The clavicle is susceptible to fracture when a person falls on their arm or shoulder. Many sports, especially contact sports, can result in a clavicle fracture. Bicyclists are especially prone to clavicle fractures if they fall from their bike.

Clavicle Fractures

How are clavicle fractures treated?

Many clavicle fractures can be treated without surgery. The patient is given a sling for comfort and in approximately 6-8 weeks the fractures will heal together with a small bony bump. If the fracture is significantly displaced or the individual continues to be very active, they may benefit from operative fixation with surgery. We typically fix the fractures with a plate and screws. We try to leave the plate and screws in forever but because the clavicle is so superficial some patients find the hardware is prominent and uncomfortable. This can be especially troublesome with purse and backpack use over the shoulder. The hardware can be removed but then time bust be given for the screw holes in the bone to heal so that another re-fracture does not occur.

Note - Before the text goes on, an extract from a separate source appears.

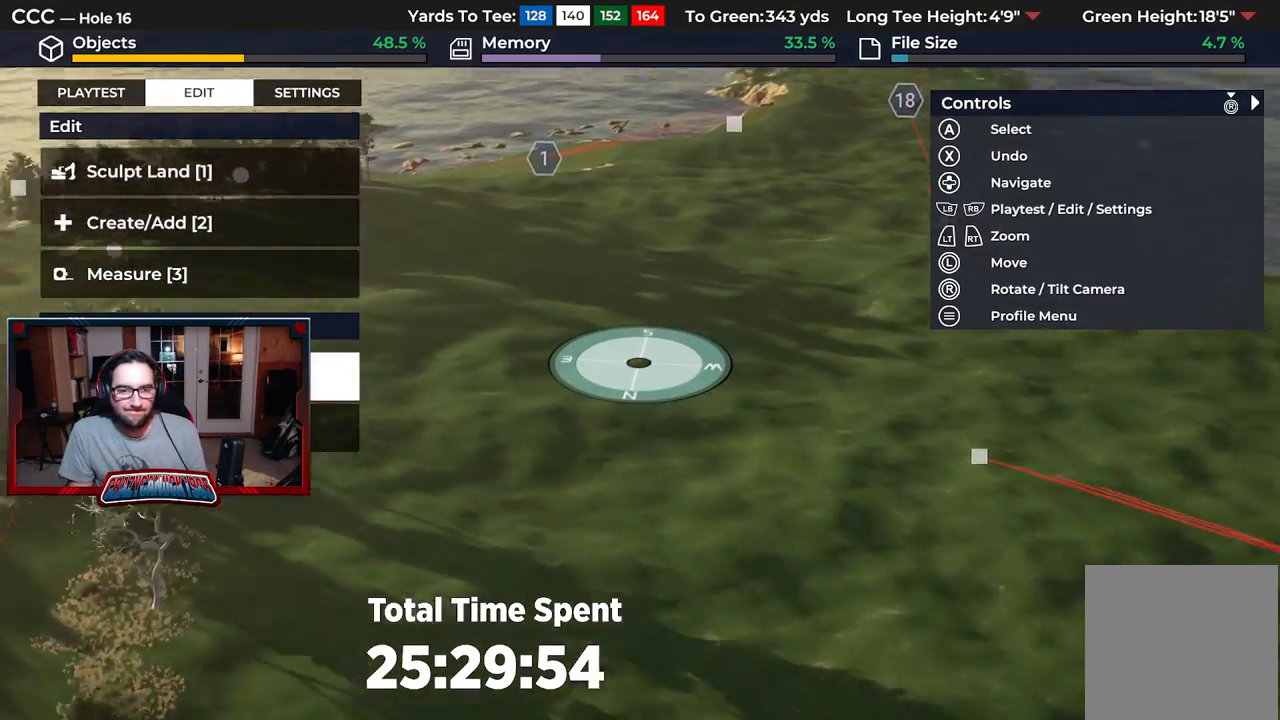
{"buttons": [], "left_stick": "down", "right_stick": "down-right", "events": [[17, "R2", "up"], [83, "left_stick", "down"], [100, "L2", "down"], [133, "right_stick", "down-right"], [383, "L2", "up"]]}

    Clavicle Fracture: note the break in the middle of the collar bone.

Images courtesy of Dr. Skelley.

Surgical fixation with plate and screws to bring the fracture into contact. These images are rotated to level the image from the fluoroscopic machine taking the images in the operating room.

References

1. van der Meijden OA, Gaskill TR, Millett PJ. Treatment of clavicle fractures: current concepts review. Journal of Shoulder and Elbow Surgery. 2012;21(3):423-429. doi:10.1016/j.jse.2011.08.053.